Exercise prompt: The expected answer is the set of lines in the data below between the line holding "X140453571Y-42197676D01*" and the line holding "X139247467Y-39686795D01*", inclusive, written out exactly.

Text-based design files:
☆ ☆ ☆ ☆ ☆

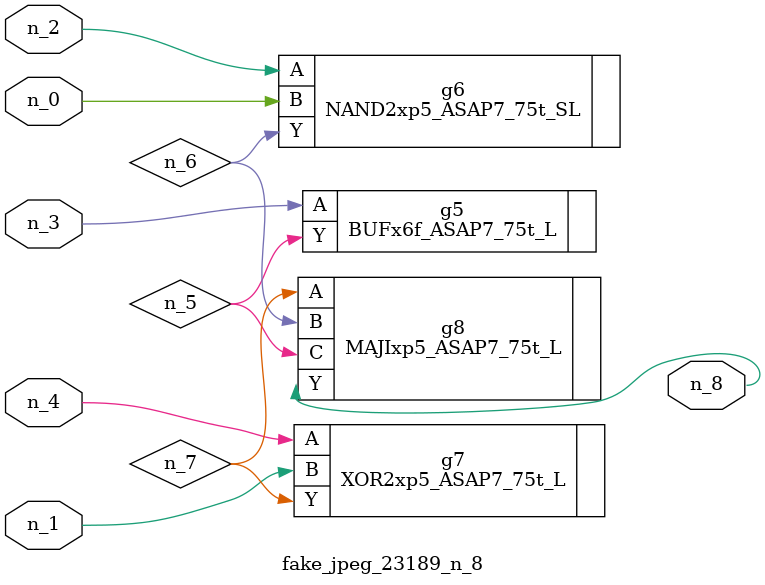
<source format=v>
module fake_jpeg_23189_n_8 (n_3, n_2, n_1, n_0, n_4, n_8);

input n_3;
input n_2;
input n_1;
input n_0;
input n_4;

output n_8;

wire n_6;
wire n_5;
wire n_7;

BUFx6f_ASAP7_75t_L g5 ( 
.A(n_3),
.Y(n_5)
);

NAND2xp5_ASAP7_75t_SL g6 ( 
.A(n_2),
.B(n_0),
.Y(n_6)
);

XOR2xp5_ASAP7_75t_L g7 ( 
.A(n_4),
.B(n_1),
.Y(n_7)
);

MAJIxp5_ASAP7_75t_L g8 ( 
.A(n_7),
.B(n_6),
.C(n_5),
.Y(n_8)
);


endmodule
</source>
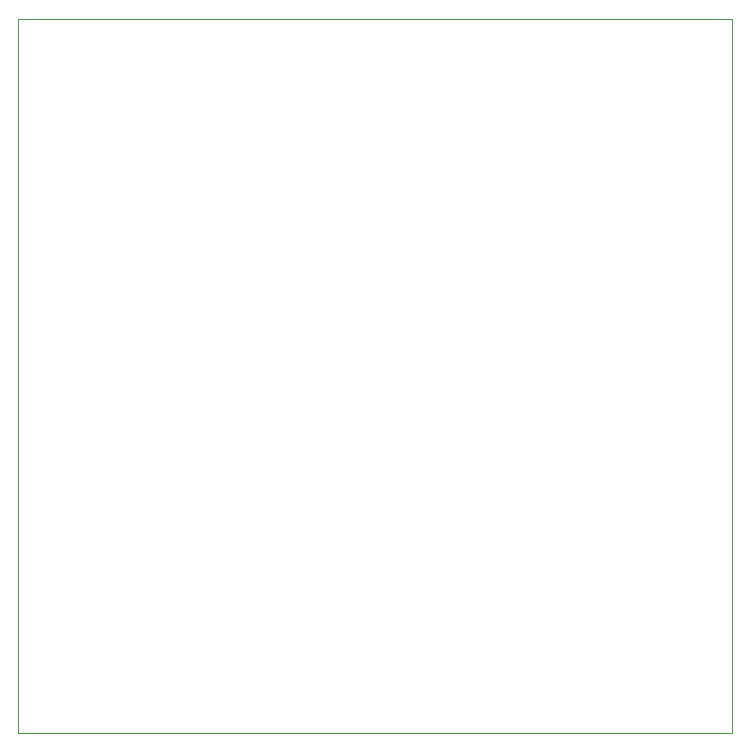
<source format=gbr>
G04 #@! TF.FileFunction,Profile,NP*
%FSLAX46Y46*%
G04 Gerber Fmt 4.6, Leading zero omitted, Abs format (unit mm)*
G04 Created by KiCad (PCBNEW 4.0.1-3.201512221401+6198~38~ubuntu15.10.1-stable) date Út 19. leden 2016, 20:27:27 CET*
%MOMM*%
G01*
G04 APERTURE LIST*
%ADD10C,0.300000*%
%ADD11C,0.100000*%
G04 APERTURE END LIST*
D10*
D11*
X254000Y254000D02*
X254000Y60706000D01*
X254000Y60706000D02*
X60706000Y60706000D01*
X60706000Y254000D02*
X60706000Y60706000D01*
X254000Y254000D02*
X60706000Y254000D01*
M02*

</source>
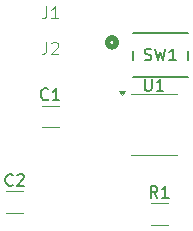
<source format=gbr>
%TF.GenerationSoftware,KiCad,Pcbnew,8.0.6*%
%TF.CreationDate,2024-10-27T16:48:45-04:00*%
%TF.ProjectId,monostable,6d6f6e6f-7374-4616-926c-652e6b696361,rev?*%
%TF.SameCoordinates,Original*%
%TF.FileFunction,Legend,Top*%
%TF.FilePolarity,Positive*%
%FSLAX46Y46*%
G04 Gerber Fmt 4.6, Leading zero omitted, Abs format (unit mm)*
G04 Created by KiCad (PCBNEW 8.0.6) date 2024-10-27 16:48:45*
%MOMM*%
%LPD*%
G01*
G04 APERTURE LIST*
%ADD10C,0.150000*%
%ADD11C,0.100000*%
%ADD12C,0.120000*%
%ADD13C,0.508000*%
%ADD14C,0.152400*%
G04 APERTURE END LIST*
D10*
X139263095Y-42054819D02*
X139263095Y-42864342D01*
X139263095Y-42864342D02*
X139310714Y-42959580D01*
X139310714Y-42959580D02*
X139358333Y-43007200D01*
X139358333Y-43007200D02*
X139453571Y-43054819D01*
X139453571Y-43054819D02*
X139644047Y-43054819D01*
X139644047Y-43054819D02*
X139739285Y-43007200D01*
X139739285Y-43007200D02*
X139786904Y-42959580D01*
X139786904Y-42959580D02*
X139834523Y-42864342D01*
X139834523Y-42864342D02*
X139834523Y-42054819D01*
X140834523Y-43054819D02*
X140263095Y-43054819D01*
X140548809Y-43054819D02*
X140548809Y-42054819D01*
X140548809Y-42054819D02*
X140453571Y-42197676D01*
X140453571Y-42197676D02*
X140358333Y-42292914D01*
X140358333Y-42292914D02*
X140263095Y-42340533D01*
X139247467Y-40448700D02*
X139390324Y-40496319D01*
X139390324Y-40496319D02*
X139628419Y-40496319D01*
X139628419Y-40496319D02*
X139723657Y-40448700D01*
X139723657Y-40448700D02*
X139771276Y-40401080D01*
X139771276Y-40401080D02*
X139818895Y-40305842D01*
X139818895Y-40305842D02*
X139818895Y-40210604D01*
X139818895Y-40210604D02*
X139771276Y-40115366D01*
X139771276Y-40115366D02*
X139723657Y-40067747D01*
X139723657Y-40067747D02*
X139628419Y-40020128D01*
X139628419Y-40020128D02*
X139437943Y-39972509D01*
X139437943Y-39972509D02*
X139342705Y-39924890D01*
X139342705Y-39924890D02*
X139295086Y-39877271D01*
X139295086Y-39877271D02*
X139247467Y-39782033D01*
X139247467Y-39782033D02*
X139247467Y-39686795D01*
X139247467Y-39686795D02*
X139295086Y-39591557D01*
X139295086Y-39591557D02*
X139342705Y-39543938D01*
X139342705Y-39543938D02*
X139437943Y-39496319D01*
X139437943Y-39496319D02*
X139676038Y-39496319D01*
X139676038Y-39496319D02*
X139818895Y-39543938D01*
X140152229Y-39496319D02*
X140390324Y-40496319D01*
X140390324Y-40496319D02*
X140580800Y-39782033D01*
X140580800Y-39782033D02*
X140771276Y-40496319D01*
X140771276Y-40496319D02*
X141009372Y-39496319D01*
X141914133Y-40496319D02*
X141342705Y-40496319D01*
X141628419Y-40496319D02*
X141628419Y-39496319D01*
X141628419Y-39496319D02*
X141533181Y-39639176D01*
X141533181Y-39639176D02*
X141437943Y-39734414D01*
X141437943Y-39734414D02*
X141342705Y-39782033D01*
X140333333Y-52134819D02*
X140000000Y-51658628D01*
X139761905Y-52134819D02*
X139761905Y-51134819D01*
X139761905Y-51134819D02*
X140142857Y-51134819D01*
X140142857Y-51134819D02*
X140238095Y-51182438D01*
X140238095Y-51182438D02*
X140285714Y-51230057D01*
X140285714Y-51230057D02*
X140333333Y-51325295D01*
X140333333Y-51325295D02*
X140333333Y-51468152D01*
X140333333Y-51468152D02*
X140285714Y-51563390D01*
X140285714Y-51563390D02*
X140238095Y-51611009D01*
X140238095Y-51611009D02*
X140142857Y-51658628D01*
X140142857Y-51658628D02*
X139761905Y-51658628D01*
X141285714Y-52134819D02*
X140714286Y-52134819D01*
X141000000Y-52134819D02*
X141000000Y-51134819D01*
X141000000Y-51134819D02*
X140904762Y-51277676D01*
X140904762Y-51277676D02*
X140809524Y-51372914D01*
X140809524Y-51372914D02*
X140714286Y-51420533D01*
D11*
X130916666Y-38951419D02*
X130916666Y-39665704D01*
X130916666Y-39665704D02*
X130869047Y-39808561D01*
X130869047Y-39808561D02*
X130773809Y-39903800D01*
X130773809Y-39903800D02*
X130630952Y-39951419D01*
X130630952Y-39951419D02*
X130535714Y-39951419D01*
X131345238Y-39046657D02*
X131392857Y-38999038D01*
X131392857Y-38999038D02*
X131488095Y-38951419D01*
X131488095Y-38951419D02*
X131726190Y-38951419D01*
X131726190Y-38951419D02*
X131821428Y-38999038D01*
X131821428Y-38999038D02*
X131869047Y-39046657D01*
X131869047Y-39046657D02*
X131916666Y-39141895D01*
X131916666Y-39141895D02*
X131916666Y-39237133D01*
X131916666Y-39237133D02*
X131869047Y-39379990D01*
X131869047Y-39379990D02*
X131297619Y-39951419D01*
X131297619Y-39951419D02*
X131916666Y-39951419D01*
X130916666Y-35917418D02*
X130916666Y-36631703D01*
X130916666Y-36631703D02*
X130869047Y-36774560D01*
X130869047Y-36774560D02*
X130773809Y-36869799D01*
X130773809Y-36869799D02*
X130630952Y-36917418D01*
X130630952Y-36917418D02*
X130535714Y-36917418D01*
X131916666Y-36917418D02*
X131345238Y-36917418D01*
X131630952Y-36917418D02*
X131630952Y-35917418D01*
X131630952Y-35917418D02*
X131535714Y-36060275D01*
X131535714Y-36060275D02*
X131440476Y-36155513D01*
X131440476Y-36155513D02*
X131345238Y-36203132D01*
D10*
X128083333Y-51009580D02*
X128035714Y-51057200D01*
X128035714Y-51057200D02*
X127892857Y-51104819D01*
X127892857Y-51104819D02*
X127797619Y-51104819D01*
X127797619Y-51104819D02*
X127654762Y-51057200D01*
X127654762Y-51057200D02*
X127559524Y-50961961D01*
X127559524Y-50961961D02*
X127511905Y-50866723D01*
X127511905Y-50866723D02*
X127464286Y-50676247D01*
X127464286Y-50676247D02*
X127464286Y-50533390D01*
X127464286Y-50533390D02*
X127511905Y-50342914D01*
X127511905Y-50342914D02*
X127559524Y-50247676D01*
X127559524Y-50247676D02*
X127654762Y-50152438D01*
X127654762Y-50152438D02*
X127797619Y-50104819D01*
X127797619Y-50104819D02*
X127892857Y-50104819D01*
X127892857Y-50104819D02*
X128035714Y-50152438D01*
X128035714Y-50152438D02*
X128083333Y-50200057D01*
X128464286Y-50200057D02*
X128511905Y-50152438D01*
X128511905Y-50152438D02*
X128607143Y-50104819D01*
X128607143Y-50104819D02*
X128845238Y-50104819D01*
X128845238Y-50104819D02*
X128940476Y-50152438D01*
X128940476Y-50152438D02*
X128988095Y-50200057D01*
X128988095Y-50200057D02*
X129035714Y-50295295D01*
X129035714Y-50295295D02*
X129035714Y-50390533D01*
X129035714Y-50390533D02*
X128988095Y-50533390D01*
X128988095Y-50533390D02*
X128416667Y-51104819D01*
X128416667Y-51104819D02*
X129035714Y-51104819D01*
X131083333Y-43759580D02*
X131035714Y-43807200D01*
X131035714Y-43807200D02*
X130892857Y-43854819D01*
X130892857Y-43854819D02*
X130797619Y-43854819D01*
X130797619Y-43854819D02*
X130654762Y-43807200D01*
X130654762Y-43807200D02*
X130559524Y-43711961D01*
X130559524Y-43711961D02*
X130511905Y-43616723D01*
X130511905Y-43616723D02*
X130464286Y-43426247D01*
X130464286Y-43426247D02*
X130464286Y-43283390D01*
X130464286Y-43283390D02*
X130511905Y-43092914D01*
X130511905Y-43092914D02*
X130559524Y-42997676D01*
X130559524Y-42997676D02*
X130654762Y-42902438D01*
X130654762Y-42902438D02*
X130797619Y-42854819D01*
X130797619Y-42854819D02*
X130892857Y-42854819D01*
X130892857Y-42854819D02*
X131035714Y-42902438D01*
X131035714Y-42902438D02*
X131083333Y-42950057D01*
X132035714Y-43854819D02*
X131464286Y-43854819D01*
X131750000Y-43854819D02*
X131750000Y-42854819D01*
X131750000Y-42854819D02*
X131654762Y-42997676D01*
X131654762Y-42997676D02*
X131559524Y-43092914D01*
X131559524Y-43092914D02*
X131464286Y-43140533D01*
D12*
%TO.C,U1*%
X140025000Y-43345000D02*
X138075000Y-43345000D01*
X140025000Y-43345000D02*
X141975000Y-43345000D01*
X140025000Y-48465000D02*
X138075000Y-48465000D01*
X140025000Y-48465000D02*
X141975000Y-48465000D01*
X137325000Y-43440000D02*
X137085000Y-43110000D01*
X137565000Y-43110000D01*
X137325000Y-43440000D01*
G36*
X137325000Y-43440000D02*
G01*
X137085000Y-43110000D01*
X137565000Y-43110000D01*
X137325000Y-43440000D01*
G37*
D13*
%TO.C,SW1*%
X136859700Y-38966500D02*
G75*
G02*
X136097700Y-38966500I-381000J0D01*
G01*
X136097700Y-38966500D02*
G75*
G02*
X136859700Y-38966500I381000J0D01*
G01*
D14*
X138256700Y-41870300D02*
X142904900Y-41870300D01*
X142904900Y-40428159D02*
X142904900Y-39654841D01*
X142904900Y-38212700D02*
X138256700Y-38212700D01*
X138256700Y-39654841D02*
X138256700Y-40428159D01*
D12*
%TO.C,R1*%
X139772936Y-52590000D02*
X141227064Y-52590000D01*
X139772936Y-54410000D02*
X141227064Y-54410000D01*
%TO.C,C2*%
X127538748Y-51590000D02*
X128961252Y-51590000D01*
X127538748Y-53410000D02*
X128961252Y-53410000D01*
%TO.C,C1*%
X130538748Y-44340000D02*
X131961252Y-44340000D01*
X130538748Y-46160000D02*
X131961252Y-46160000D01*
%TD*%
M02*

</source>
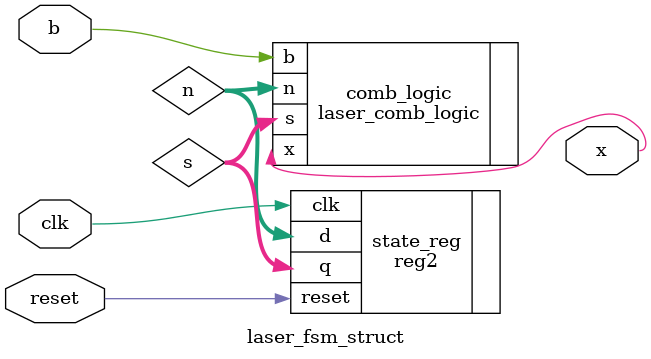
<source format=v>
module laser_fsm_struct (
   input    clk,
   input    reset,
   input    b,
   output   x);
   
   wire [1:0] n;
   wire [1:0] s;
   
   reg2 state_reg (
      .clk     (clk),
      .reset   (reset),
      .d       (n),
      .q       (s)
   );
   
   laser_comb_logic comb_logic (
      .b       (b),
      .s       (s),
      .n       (n),
      .x       (x)
   );
   
endmodule

</source>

☆ ☆ ☆ ☆ ☆

Task solution:
X140453571Y-42197676D01*
X140453571Y-42197676D02*
X140358333Y-42292914D01*
X140358333Y-42292914D02*
X140263095Y-42340533D01*
X139247467Y-40448700D02*
X139390324Y-40496319D01*
X139390324Y-40496319D02*
X139628419Y-40496319D01*
X139628419Y-40496319D02*
X139723657Y-40448700D01*
X139723657Y-40448700D02*
X139771276Y-40401080D01*
X139771276Y-40401080D02*
X139818895Y-40305842D01*
X139818895Y-40305842D02*
X139818895Y-40210604D01*
X139818895Y-40210604D02*
X139771276Y-40115366D01*
X139771276Y-40115366D02*
X139723657Y-40067747D01*
X139723657Y-40067747D02*
X139628419Y-40020128D01*
X139628419Y-40020128D02*
X139437943Y-39972509D01*
X139437943Y-39972509D02*
X139342705Y-39924890D01*
X139342705Y-39924890D02*
X139295086Y-39877271D01*
X139295086Y-39877271D02*
X139247467Y-39782033D01*
X139247467Y-39782033D02*
X139247467Y-39686795D01*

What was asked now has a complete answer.